Top of Dataset excerpts
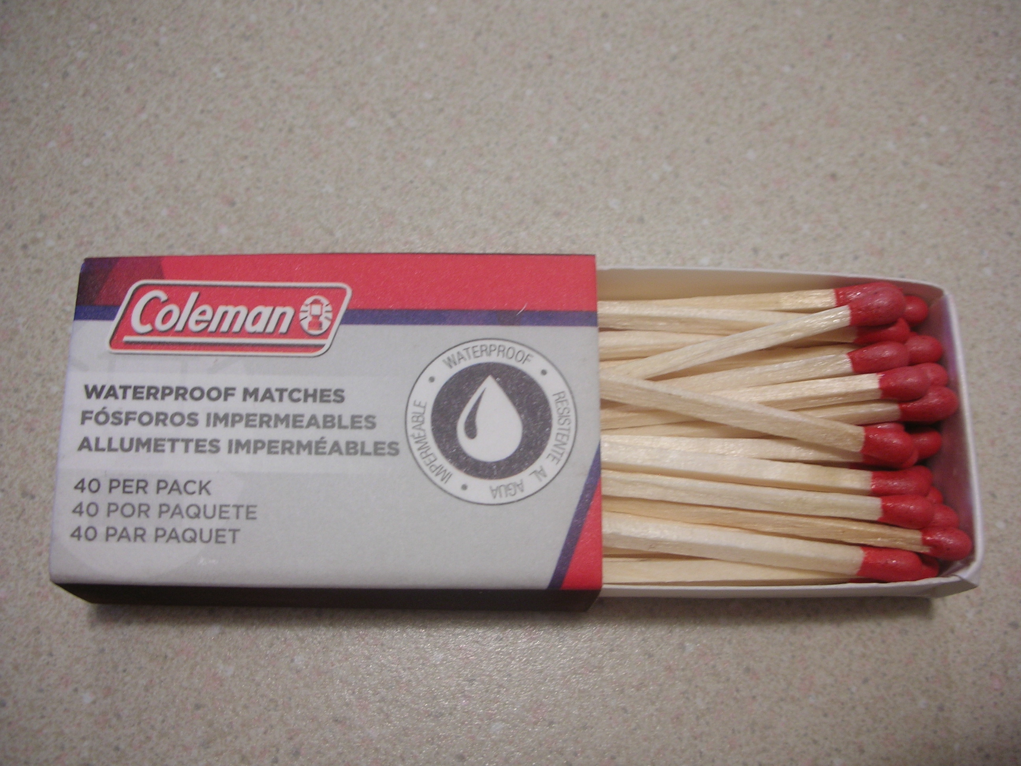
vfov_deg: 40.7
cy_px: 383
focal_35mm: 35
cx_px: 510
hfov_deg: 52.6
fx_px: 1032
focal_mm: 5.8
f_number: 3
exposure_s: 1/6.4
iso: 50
Bottom of Dataset excerpts
Top of Dataset excerpts
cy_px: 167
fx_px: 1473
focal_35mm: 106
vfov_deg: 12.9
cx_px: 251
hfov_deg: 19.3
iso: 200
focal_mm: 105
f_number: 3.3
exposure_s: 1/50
Bottom of Dataset excerpts
■ Task details
Retype only the stretch of lines above starting at the one with "vfov_deg: 12.9" and stopping at the one with "exposure_s: 1/50", exactly as written, with both kept.

■ Result
vfov_deg: 12.9
cx_px: 251
hfov_deg: 19.3
iso: 200
focal_mm: 105
f_number: 3.3
exposure_s: 1/50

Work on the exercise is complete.